The next few years were some of the most adorable. A time when I would dress them up like dolls, work on habit building, start them on school. And the best realization – parents are not meant to teach children. It is a child that gives birth to a mother. The day I realised this marked quite a turning point in the course of my parenting journey. That day went down in history as game changer. And that’s when I switched sides from becoming a typical Asian parent to a more liberal one, with a mind and heart of her own. I chose to spare my offspring the generosity of the cane. I chose to let them make choices and give them a chance to fall and fail. I chose to stop hovering around their heads all the time. And I chose to be open to their perspectives and opinions. To cut to the chase, I chose to let them be. And no, it did not mean letting them grow like weeds.

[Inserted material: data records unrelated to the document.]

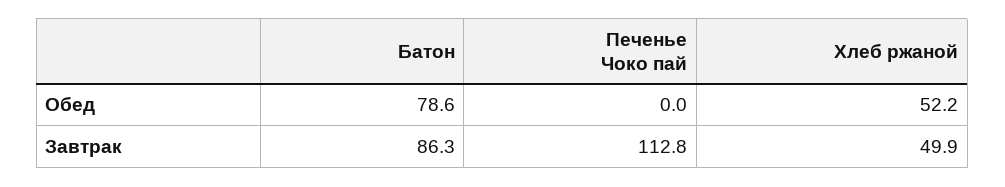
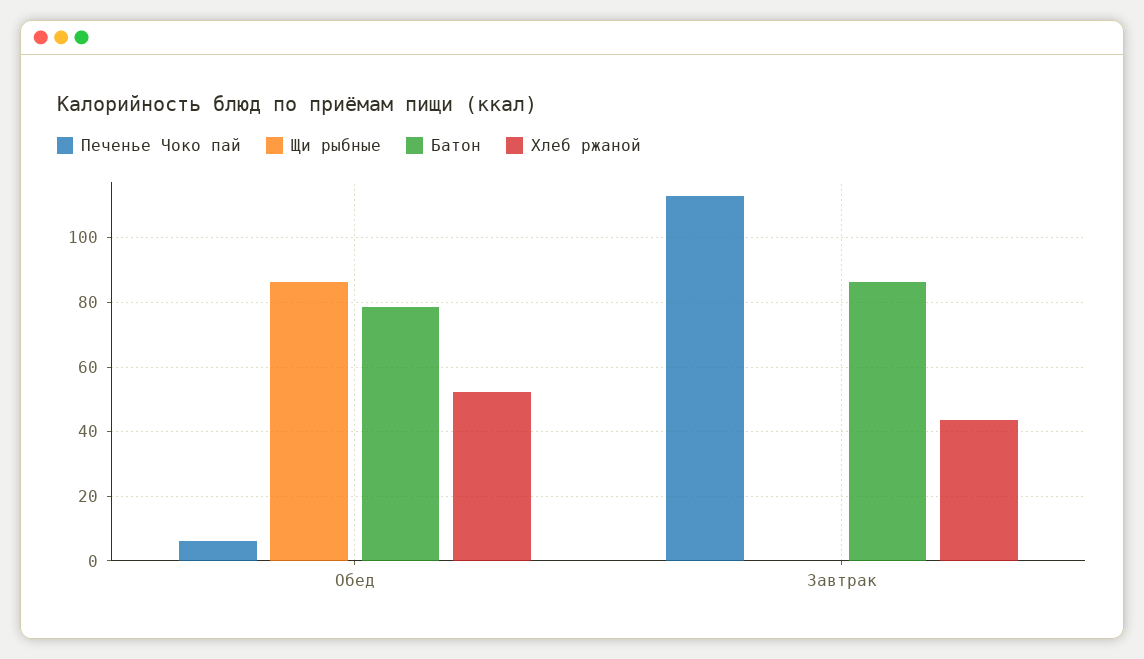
  {
    "Батон": {
      "Обед": 78.6,
      "Завтрак": 86.3
    },
    "Печенье Чоко пай": {
-     "Обед": 0,
+     "Обед": 6,
      "Завтрак": 112.8
    },
    "Хлеб ржаной": {
      "Обед": 52.2,
-     "Завтрак": 49.9
+     "Завтрак": 44
-   }
+   },
+   "Щи рыбные": {
+     "Обед": 86,
+     "Завтрак": 0
+   }
  }

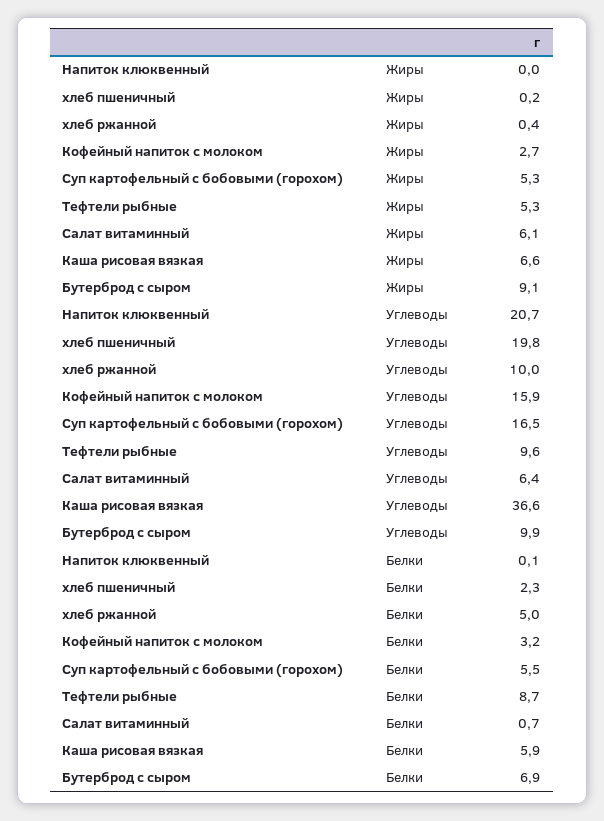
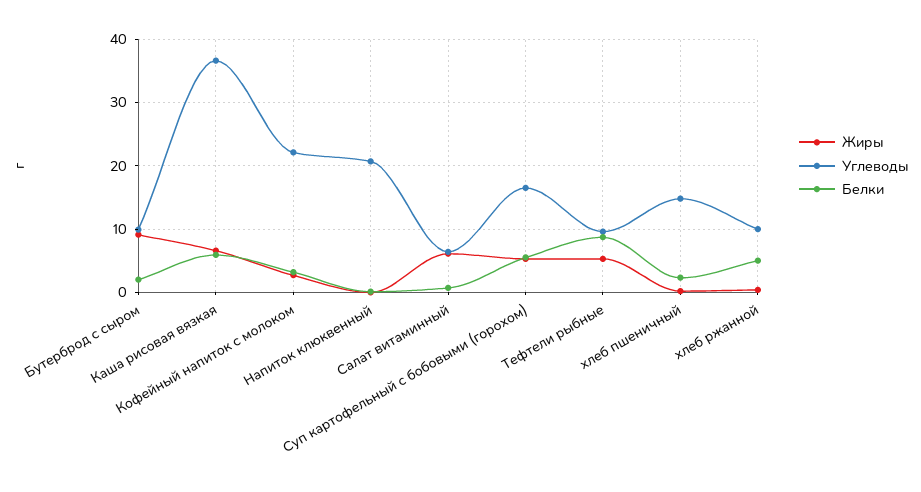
  {
    "Жиры": {
      "Напиток клюквенный": 0,
      "хлеб пшеничный": 0.2,
      "хлеб ржанной": 0.4,
      "Кофейный напиток с молоком": 2.7,
      "Суп картофельный с бобовыми (горохом)": 5.3,
      "Тефтели рыбные": 5.3,
      "Салат витаминный": 6.1,
      "Каша рисовая вязкая": 6.6,
      "Бутерброд с сыром": 9.1
    },
    "Углеводы": {
      "Напиток клюквенный": 20.7,
-     "хлеб пшеничный": 19.8,
+     "хлеб пшеничный": 15,
      "хлеб ржанной": 10,
-     "Кофейный напиток с молоком": 15.9,
+     "Кофейный напиток с молоком": 22,
      "Суп картофельный с бобовыми (горохом)": 16.5,
      "Тефтели рыбные": 9.6,
      "Салат витаминный": 6.4,
      "Каша рисовая вязкая": 36.6,
      "Бутерброд с сыром": 9.9
    },
    "Белки": {
      "Напиток клюквенный": 0.1,
      "хлеб пшеничный": 2.3,
      "хлеб ржанной": 5,
      "Кофейный напиток с молоком": 3.2,
      "Суп картофельный с бобовыми (горохом)": 5.5,
      "Тефтели рыбные": 8.7,
      "Салат витаминный": 0.7,
      "Каша рисовая вязкая": 5.9,
-     "Бутерброд с сыром": 6.9
+     "Бутерброд с сыром": 2
    }
  }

As they grew even bigger, we had to make some tough choices on late nights, concert tickets, shopping and career choices. The list goes on. All I can say is that every choice seemed like the most difficult one we had ever made. And every choice was made up of two primary considerations – our children’s safety and happiness. And there have been times when NO was the only acceptable answer. A perfectly reasonable one. It was also an answer that would temporarily coop us together with the not-so-popular parents. Ones that believed in dictatorship as opposed to the democracy we choose. But parenting isn’t a popularity contest. And the relationship with one’s children cannot be confined to good times and bad decisions. In fact, it is the weakest and toughest moments that bring out our biggest parenting challenges and lessons.
Thinking back, I remember so many times when I may have disagreed with my parents. When I may have been angry at them for not understanding my point of view. Or sticking to their 8pm curfew. So what if I wanted to go to a concert. Or spend the new year’s eve dancing with friends. Or simply, indulge in a night out at a friend’s place. All with good reason and intent. But nature designs the teen phase as one with an adrenaline rush, anger outbursts and the will to take action over trivial desires that snowball into ego issues at the behest of youth. Living on the edge is the natural progression into adulthood. And that is where parents and children usually experience friction. Parents experience too many buttons getting pushed while our soon to be adults are simply trying to gain control. Isn’t nature pushing them hard to try to take autonomy of their own lives so that they can turn into adults capable to making their own decisions that are capable of living independently?
Now, standing in the shoes of my parents some thirty years ago, I understand fully well understand what a tight rope walk it is. And the onus of raising kind, logical and reasonable adults in a crazy world lies on the shoulders of parents alone. Today, we hold the baton of responsibility that we will pass to our kids in years to come. And just like every other parent, we are doing our best to run that three legged race on a rope, Olympic torch in hand, doing our best to stuff our children with values that we have been living by. Virtues that make one content. And confidence that helps them put one foot ahead of the other to tread the murky waters of life.
P.S. We love our children. We can hardly stay upset with them for too long. But we never think about our parents from the same lens. We are ready to pick up a fight with them. We can afford to get them upset. Simply because they are always more invested in us. Life comes a full circle when you realise this bitter sweet truth. I would say, it is one of those times when to stop blaming your parents and start appreciating them for being there for you, no matter what!